All of the data must be printed exactly; please include every line.

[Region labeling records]
-------------------------

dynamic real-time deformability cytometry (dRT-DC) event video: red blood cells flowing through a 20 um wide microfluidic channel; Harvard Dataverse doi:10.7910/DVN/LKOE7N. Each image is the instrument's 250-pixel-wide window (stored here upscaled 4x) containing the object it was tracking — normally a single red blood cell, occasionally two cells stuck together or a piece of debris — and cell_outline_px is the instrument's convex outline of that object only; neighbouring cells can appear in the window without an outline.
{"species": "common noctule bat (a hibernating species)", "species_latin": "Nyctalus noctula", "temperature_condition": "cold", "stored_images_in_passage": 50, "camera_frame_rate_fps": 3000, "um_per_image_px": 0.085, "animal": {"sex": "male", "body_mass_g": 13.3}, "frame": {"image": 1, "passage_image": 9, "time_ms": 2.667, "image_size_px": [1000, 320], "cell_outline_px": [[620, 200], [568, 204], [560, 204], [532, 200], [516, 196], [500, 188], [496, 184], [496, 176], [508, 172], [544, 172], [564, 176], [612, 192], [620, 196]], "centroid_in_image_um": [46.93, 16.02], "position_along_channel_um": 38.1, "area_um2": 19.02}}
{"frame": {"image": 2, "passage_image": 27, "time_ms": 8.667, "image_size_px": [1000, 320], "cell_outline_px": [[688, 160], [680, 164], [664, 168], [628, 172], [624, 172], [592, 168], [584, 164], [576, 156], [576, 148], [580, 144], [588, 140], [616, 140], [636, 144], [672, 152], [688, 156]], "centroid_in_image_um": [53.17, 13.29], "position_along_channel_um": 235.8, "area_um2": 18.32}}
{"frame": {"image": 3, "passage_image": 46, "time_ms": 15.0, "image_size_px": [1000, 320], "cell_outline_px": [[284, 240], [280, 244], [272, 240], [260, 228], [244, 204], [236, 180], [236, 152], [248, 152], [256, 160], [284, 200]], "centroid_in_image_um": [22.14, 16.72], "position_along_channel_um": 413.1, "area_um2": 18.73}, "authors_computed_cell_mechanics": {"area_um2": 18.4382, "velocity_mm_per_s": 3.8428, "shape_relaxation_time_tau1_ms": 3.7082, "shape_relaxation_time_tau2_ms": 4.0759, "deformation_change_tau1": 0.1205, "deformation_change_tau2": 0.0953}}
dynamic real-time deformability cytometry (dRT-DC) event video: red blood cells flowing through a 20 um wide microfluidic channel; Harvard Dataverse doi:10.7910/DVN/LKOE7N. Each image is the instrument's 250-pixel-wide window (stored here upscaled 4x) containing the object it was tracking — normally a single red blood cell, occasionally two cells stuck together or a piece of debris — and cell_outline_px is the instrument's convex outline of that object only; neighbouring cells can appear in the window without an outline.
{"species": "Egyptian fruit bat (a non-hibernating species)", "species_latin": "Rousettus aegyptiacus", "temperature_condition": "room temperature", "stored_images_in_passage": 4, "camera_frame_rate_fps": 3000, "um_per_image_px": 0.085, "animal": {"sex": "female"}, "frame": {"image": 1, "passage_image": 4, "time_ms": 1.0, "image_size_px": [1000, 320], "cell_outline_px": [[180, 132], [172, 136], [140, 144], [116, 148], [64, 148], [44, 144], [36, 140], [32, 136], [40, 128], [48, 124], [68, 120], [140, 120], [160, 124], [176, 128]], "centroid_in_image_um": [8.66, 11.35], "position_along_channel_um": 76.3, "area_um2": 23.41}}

-------------------------

FINISHED EXERCISE:
dynamic real-time deformability cytometry (dRT-DC) event video: red blood cells flowing through a 20 um wide microfluidic channel; Harvard Dataverse doi:10.7910/DVN/LKOE7N. Each image is the instrument's 250-pixel-wide window (stored here upscaled 4x) containing the object it was tracking — normally a single red blood cell, occasionally two cells stuck together or a piece of debris — and cell_outline_px is the instrument's convex outline of that object only; neighbouring cells can appear in the window without an outline.
{"species": "common noctule bat (a hibernating species)", "species_latin": "Nyctalus noctula", "temperature_condition": "cold", "stored_images_in_passage": 50, "camera_frame_rate_fps": 3000, "um_per_image_px": 0.085, "animal": {"sex": "male", "body_mass_g": 13.3}, "frame": {"image": 1, "passage_image": 9, "time_ms": 2.667, "image_size_px": [1000, 320], "cell_outline_px": [[620, 200], [568, 204], [560, 204], [532, 200], [516, 196], [500, 188], [496, 184], [496, 176], [508, 172], [544, 172], [564, 176], [612, 192], [620, 196]], "centroid_in_image_um": [46.93, 16.02], "position_along_channel_um": 38.1, "area_um2": 19.02}}
{"frame": {"image": 2, "passage_image": 27, "time_ms": 8.667, "image_size_px": [1000, 320], "cell_outline_px": [[688, 160], [680, 164], [664, 168], [628, 172], [624, 172], [592, 168], [584, 164], [576, 156], [576, 148], [580, 144], [588, 140], [616, 140], [636, 144], [672, 152], [688, 156]], "centroid_in_image_um": [53.17, 13.29], "position_along_channel_um": 235.8, "area_um2": 18.32}}
{"frame": {"image": 3, "passage_image": 46, "time_ms": 15.0, "image_size_px": [1000, 320], "cell_outline_px": [[284, 240], [280, 244], [272, 240], [260, 228], [244, 204], [236, 180], [236, 152], [248, 152], [256, 160], [284, 200]], "centroid_in_image_um": [22.14, 16.72], "position_along_channel_um": 413.1, "area_um2": 18.73}, "authors_computed_cell_mechanics": {"area_um2": 18.4382, "velocity_mm_per_s": 3.8428, "shape_relaxation_time_tau1_ms": 3.7082, "shape_relaxation_time_tau2_ms": 4.0759, "deformation_change_tau1": 0.1205, "deformation_change_tau2": 0.0953}}
dynamic real-time deformability cytometry (dRT-DC) event video: red blood cells flowing through a 20 um wide microfluidic channel; Harvard Dataverse doi:10.7910/DVN/LKOE7N. Each image is the instrument's 250-pixel-wide window (stored here upscaled 4x) containing the object it was tracking — normally a single red blood cell, occasionally two cells stuck together or a piece of debris — and cell_outline_px is the instrument's convex outline of that object only; neighbouring cells can appear in the window without an outline.
{"species": "Egyptian fruit bat (a non-hibernating species)", "species_latin": "Rousettus aegyptiacus", "temperature_condition": "room temperature", "stored_images_in_passage": 4, "camera_frame_rate_fps": 3000, "um_per_image_px": 0.085, "animal": {"sex": "female"}, "frame": {"image": 1, "passage_image": 4, "time_ms": 1.0, "image_size_px": [1000, 320], "cell_outline_px": [[180, 132], [172, 136], [140, 144], [116, 148], [64, 148], [44, 144], [36, 140], [32, 136], [40, 128], [48, 124], [68, 120], [140, 120], [160, 124], [176, 128]], "centroid_in_image_um": [8.66, 11.35], "position_along_channel_um": 76.3, "area_um2": 23.41}}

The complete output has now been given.